The “treatment” takes place in public, government-run hospitals and in private clinics, according to a report by Human Rights Watch released Wednesday.
The organization interviewed 17 people who were threatened, coerced and sometimes physically forced by their parents to submit to conversion therapy, as adults or as adolescents. Five were subjected to electric shocks while being shown images or videos — or given verbal descriptions — of homosexual acts. One described it as like “having needles stabbing my skin.”
Eleven were forced to take medication orally or given injections, with medical staff ensuring they take the treatment “even when they resisted. Three tried to escape, and almost all were subjected to verbal harassment or insulting language by doctors and psychiatrists, including terms such as “sick,” “pervert,” “disease,” abnormal” and “dirty.”
One said the doctor had described homosexuality as promiscuous and licentious. “If you don’t change that about yourself, you will get sick and die from AIDS,” the doctor reportedly said. ‘You will never have a happy family. … Have you ever considered your parents’ happiness?”
Indeed, Chinese society strongly favors children who can pass on the family name. Gay children often face intense family pressure to enter heterosexual marriages and have children.
“It’s been more than 20 years since China decriminalized homosexuality, but LGBT people are still subjected to forced confinement, medication and even electric shocks to try to change their sexual orientation,” said Graeme Reid, LGBT rights director at Human Rights Watch.
China officially decriminalized homosexuality in 1997, while the Chinese Psychiatric Society removed “homosexuality” from its Chinese Classification of Mental Disorders in 2001. Human Rights Watch said a 2013 mental health law effectively renders conversion therapy illegal, yet it still continues to take place.
In July, a 38-year-old gay man in central China successfully sued a psychiatric hospital, after alleging that staff members detained, drugged and beat him in an attempt to “cure” him of his homosexuality.

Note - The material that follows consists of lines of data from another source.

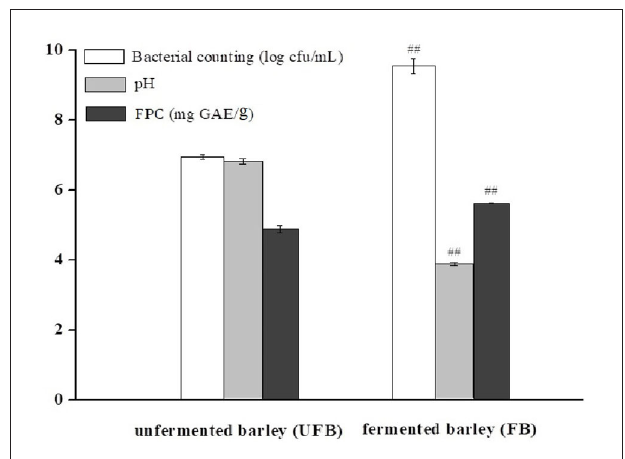
FIGURE 1 | Bacterial counting, pH, and free phenolic content (FPC) of unfermented barley (UFB) and fermented barley (FB). Bars represented mean values ± SD ( n = 5.00). For the same index, ## indicated significant difference at the level of P < 0.01 between UFB and FB.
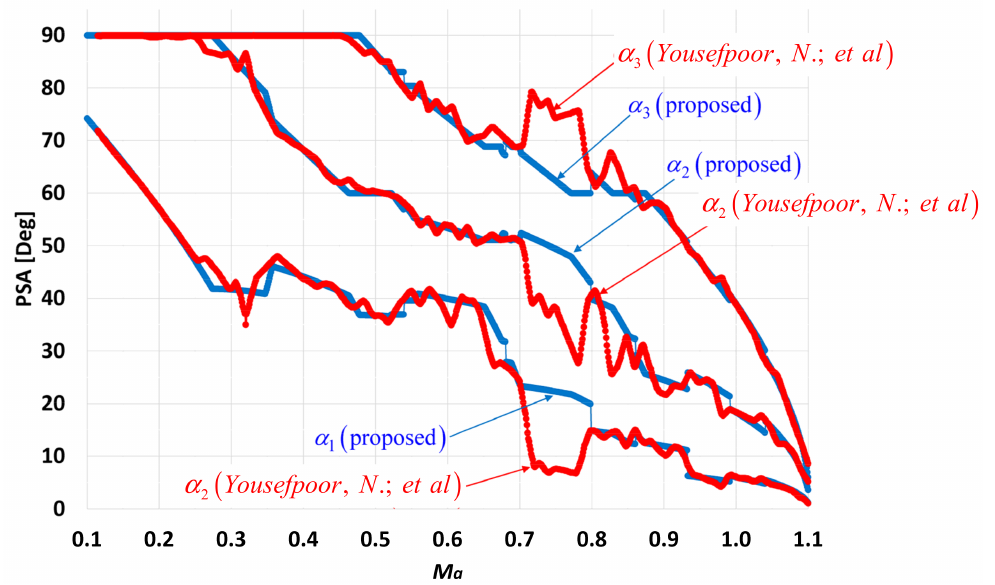
Figure 7. LTHD-optimal PSAs for N = 7: analytical (proposed) vs. obtained from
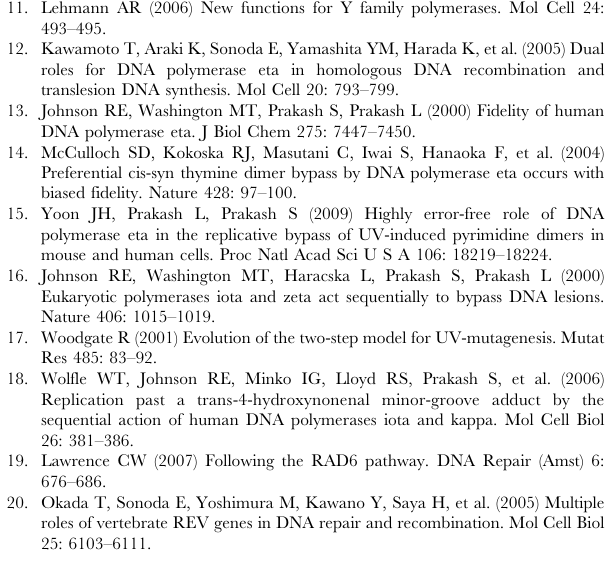
Figure S2 Proliferation of wild-type DT 40 cells carrying human POL g transgene or control expression vector. (A) Expression of the human POL g transgene was examined by Northern blot analysis. The level of endogenously expressed human POL g in 293T cells was below the detection limit, while human POL g expression was detected in DT40 cells carrying the human POL g transgene, indicating that human POL g was overexpressed in DT40 cells. (B) Proliferation of cells was examined for 3 days. Ectopic expression of human POL g in wild-type DT40 cells has no impact on cell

The man, surnamed Yu, won 5,000 yuan ($750) in compensation, with a court in Zhumadian, in Henan province, ordering the hospital to publish an apology in local newspapers.
The same month, a transgender man won a case against his former employer for unfair dismissal, alleging that he was fired for wearing men’s clothing. And in 2014, another gay man successfully sued a psychiatric hospital for administering electroshock treatment.
But gains are hard won in a country where LGBT activists still face suspicion, surveillance and sometimes harassment by the authorities. China also has no laws protecting people from discrimination based on sexual orientation and gender, a gap that Human Rights Watch could prevent victims of conversion therapy from seeking justice.
In May, Chinese authorities shut down a popular dating app for lesbians, while the following month, the government included homosexuality in banning “abnormal sexual lifestyles” from online video programs.
In Hong Kong, where civil groups are much stronger, the campaign to win the Gay Games was organized by volunteers rather than the territory’s government. Hong Kong Chief Executive Carrie Lam reportedly said she does not condone same-sex marriage, citing her Catholic faith.
But the island of Taiwan, in particular, has become a beacon for LGBT rights in the region. There, Tsai Ing-wen, the democratically elected president, welcomed a court ruling in May that a current law banning same-sex marriage is illegal, and she called on her government to begin drafting legislation to legalize it.